Continuing the symphonic tradition in Cebu City
In 1991, pianist Ingrid Sala Santamaria ventured into the heroic task of providing musical education for Cebu’s musically talented individuals, many of whom learned music from the musical classes held by the Salvador and Pilar Sala Foundation, Inc. in Cebu City.
The training was geared toward putting up a symphony orchestra to answer Cebu City’s musical needs.
Halfway through the 10-year development plan, the Cebu Youth Symphony Orchestra was born in 1995. By 2000 it had graduated into a mature Peace Philharmonic Philippines.
Throughout the decade, Sala Santamaria passionately managed the training of these budding musicians she literally gathered from one Cebu town to another. She personally attended to their training, inviting pedagogues from Manila and abroad, and managed the foundation’s financial and artistic concerns.
All those years, she starved “pianistically” as she did not play the piano, except on the rare occasions when the orchestra would need her to collaborate.
On her 77th birthday on Feb. 25, she was surprised by a “tribute,” a grand reunion concert by the alumni of the foundation.
Billed a “Grand Finale” concert, the event was organized by the siblings Hannah Magdadaro Go and Hazel Magdadaro Sanchez and their parents at the Pacific Ballroom of Waterfront Hotel and Casino in Lahug, Cebu City.
Former members of the Cebu Youth symphony Orchestra (CYSO) and the Peace Philharmonic Philippines (PPP), and some alumni of the foundation and volunteer musicians from Japan, Australia and Manila who had played with CYSO and PPO, came over to partake of the celebration.
The Japanese musicians were Masamoto Toyoda (cello); Mizue Kikuchi Hoshi (violin 1); Chiseko Kubo (piano); Ai Iwamto Nagayama (French horn); Kazuko Uehara (viola); and Miyuki Nago (tuba).
Rey Lecciones (violin) came all the way from Perth, Australia.

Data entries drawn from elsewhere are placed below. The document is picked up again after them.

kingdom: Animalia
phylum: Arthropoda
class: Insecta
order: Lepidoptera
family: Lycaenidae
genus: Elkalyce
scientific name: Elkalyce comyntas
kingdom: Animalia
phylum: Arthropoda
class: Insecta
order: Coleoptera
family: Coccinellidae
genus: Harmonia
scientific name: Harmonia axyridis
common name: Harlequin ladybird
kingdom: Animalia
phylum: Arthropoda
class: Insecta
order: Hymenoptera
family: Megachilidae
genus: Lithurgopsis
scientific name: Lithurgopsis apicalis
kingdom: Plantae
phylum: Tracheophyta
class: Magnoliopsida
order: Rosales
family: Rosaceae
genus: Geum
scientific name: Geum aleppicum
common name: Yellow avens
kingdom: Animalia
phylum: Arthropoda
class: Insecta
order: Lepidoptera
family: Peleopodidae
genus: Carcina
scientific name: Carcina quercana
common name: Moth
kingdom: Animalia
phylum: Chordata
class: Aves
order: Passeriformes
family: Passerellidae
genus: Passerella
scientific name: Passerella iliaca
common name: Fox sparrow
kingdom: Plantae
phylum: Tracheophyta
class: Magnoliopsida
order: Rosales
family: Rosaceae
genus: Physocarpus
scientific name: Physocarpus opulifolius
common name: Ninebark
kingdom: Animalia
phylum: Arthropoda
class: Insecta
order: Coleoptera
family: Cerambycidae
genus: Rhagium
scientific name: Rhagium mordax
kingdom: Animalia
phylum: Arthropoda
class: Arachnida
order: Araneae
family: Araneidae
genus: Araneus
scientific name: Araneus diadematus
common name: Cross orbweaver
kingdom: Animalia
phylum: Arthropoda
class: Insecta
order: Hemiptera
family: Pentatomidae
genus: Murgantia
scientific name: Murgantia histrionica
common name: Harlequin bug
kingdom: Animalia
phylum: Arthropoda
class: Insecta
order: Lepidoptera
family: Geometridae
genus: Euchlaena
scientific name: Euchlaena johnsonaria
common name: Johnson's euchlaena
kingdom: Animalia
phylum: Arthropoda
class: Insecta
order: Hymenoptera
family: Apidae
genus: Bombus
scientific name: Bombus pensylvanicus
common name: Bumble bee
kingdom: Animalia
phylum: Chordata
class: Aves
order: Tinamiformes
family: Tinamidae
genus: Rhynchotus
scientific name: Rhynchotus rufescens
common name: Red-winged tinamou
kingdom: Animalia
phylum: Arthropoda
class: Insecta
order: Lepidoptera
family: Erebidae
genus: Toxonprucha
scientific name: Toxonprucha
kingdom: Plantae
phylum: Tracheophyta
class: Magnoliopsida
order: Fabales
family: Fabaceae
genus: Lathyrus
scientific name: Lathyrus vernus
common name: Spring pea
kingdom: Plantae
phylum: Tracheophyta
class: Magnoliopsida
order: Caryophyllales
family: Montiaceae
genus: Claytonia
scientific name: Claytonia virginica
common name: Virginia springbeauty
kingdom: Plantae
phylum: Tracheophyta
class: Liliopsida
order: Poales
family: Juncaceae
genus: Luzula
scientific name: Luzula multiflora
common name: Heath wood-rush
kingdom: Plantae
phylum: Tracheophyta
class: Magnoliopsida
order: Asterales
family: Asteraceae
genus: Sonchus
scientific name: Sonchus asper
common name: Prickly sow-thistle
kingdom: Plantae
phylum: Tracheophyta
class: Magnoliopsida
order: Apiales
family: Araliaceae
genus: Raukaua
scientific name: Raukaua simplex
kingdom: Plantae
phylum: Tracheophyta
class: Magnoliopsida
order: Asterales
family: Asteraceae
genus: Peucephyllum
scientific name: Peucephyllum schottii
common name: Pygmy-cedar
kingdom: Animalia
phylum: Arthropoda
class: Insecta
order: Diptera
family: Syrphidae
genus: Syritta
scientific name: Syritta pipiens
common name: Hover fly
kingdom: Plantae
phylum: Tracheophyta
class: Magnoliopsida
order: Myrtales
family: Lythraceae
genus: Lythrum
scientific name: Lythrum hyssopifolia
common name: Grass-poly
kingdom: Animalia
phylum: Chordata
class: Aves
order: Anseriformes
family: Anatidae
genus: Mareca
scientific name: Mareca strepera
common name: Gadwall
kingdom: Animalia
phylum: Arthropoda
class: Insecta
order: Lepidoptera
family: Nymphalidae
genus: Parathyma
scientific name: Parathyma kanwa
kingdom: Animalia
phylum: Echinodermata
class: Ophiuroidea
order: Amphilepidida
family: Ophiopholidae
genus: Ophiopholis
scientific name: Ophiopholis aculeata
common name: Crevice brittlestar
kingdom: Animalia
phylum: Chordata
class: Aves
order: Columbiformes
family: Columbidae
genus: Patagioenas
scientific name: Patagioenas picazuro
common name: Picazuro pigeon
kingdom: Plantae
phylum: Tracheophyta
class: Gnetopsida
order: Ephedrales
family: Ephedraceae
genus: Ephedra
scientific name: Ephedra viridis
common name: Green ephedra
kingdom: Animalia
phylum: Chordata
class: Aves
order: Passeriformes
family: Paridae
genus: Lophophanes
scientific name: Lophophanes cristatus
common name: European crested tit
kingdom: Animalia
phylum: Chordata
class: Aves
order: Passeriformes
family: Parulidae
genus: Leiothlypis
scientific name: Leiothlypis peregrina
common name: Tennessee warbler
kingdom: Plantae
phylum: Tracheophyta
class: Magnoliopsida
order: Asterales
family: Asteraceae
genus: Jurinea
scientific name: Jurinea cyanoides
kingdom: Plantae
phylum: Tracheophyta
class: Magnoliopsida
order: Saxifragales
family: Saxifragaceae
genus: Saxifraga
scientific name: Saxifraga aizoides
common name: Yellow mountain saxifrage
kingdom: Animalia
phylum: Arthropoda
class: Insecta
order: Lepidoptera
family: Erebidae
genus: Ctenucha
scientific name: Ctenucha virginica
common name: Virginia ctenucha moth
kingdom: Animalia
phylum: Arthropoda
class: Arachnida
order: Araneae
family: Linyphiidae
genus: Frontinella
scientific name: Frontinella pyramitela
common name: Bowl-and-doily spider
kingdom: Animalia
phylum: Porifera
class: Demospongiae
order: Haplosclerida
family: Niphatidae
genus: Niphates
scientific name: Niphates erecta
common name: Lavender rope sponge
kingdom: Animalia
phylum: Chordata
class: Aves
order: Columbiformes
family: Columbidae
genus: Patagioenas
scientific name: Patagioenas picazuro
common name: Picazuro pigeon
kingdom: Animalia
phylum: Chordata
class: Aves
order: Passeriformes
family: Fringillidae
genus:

From Manila came Sara Maria Gonzales (violin); concert master; Joseph Brian Simafranca (violin); Arnold Josue (cello), Ariel Perez (bassoon); Jeffrey Solares (violin); and Princess Christine Ybañez (violin).
Thriving music scene
It was a big orchestra that potently crafted a brilliant symphonic sound, conducted by its previous conductor, Rodelio Flores, who flew over from Oregon, where he and his family are now based.
Cebu has a thriving, dynamic musical environment. There are nine music studios being manned by alumni of CYSO and PPP. Four other vibrant orchestra groups exists in the city and environs: Cebu Philharmonic Orchestra (CPO), Classic Youth Orchestra (CYO), Visayas Symphony Orchestra (VSO), and JRG Visayanian Orchestra and Sinfonia.
Of the over 100 alumni, 75 are based in Cebu and are actively engaged in musical playing. Twenty-one of them teach in colleges and schools in the province. Some alumni are also engaged as choral directors.
The program included Beethoven’s Symphony No. 1 in C Major; Sibelius’ “Valse Triste” and “Finlandia”; Green’s Overture on Philippine Folk Songs; and Grieg’s Piano Concerto No. 1 in A Major, with Sala Santamaria as soloist.
Reunited after several years, the musicians played with gusto, especially when they played “Happy Birthday” song in honor of their musical mother.
In her message, Sala Santamaria recalled that, years ago, putting up the orchestra was not a bed of roses. The hurdles were conquered, and now the orchestra she just played with was a robust harvest that continues to enrich the musical-cultural scene of the province of Cebu.
Tonight, she said, is “a monument, not necessarily for me alone because it is my birthday, but a toast for what music can do for humanity.”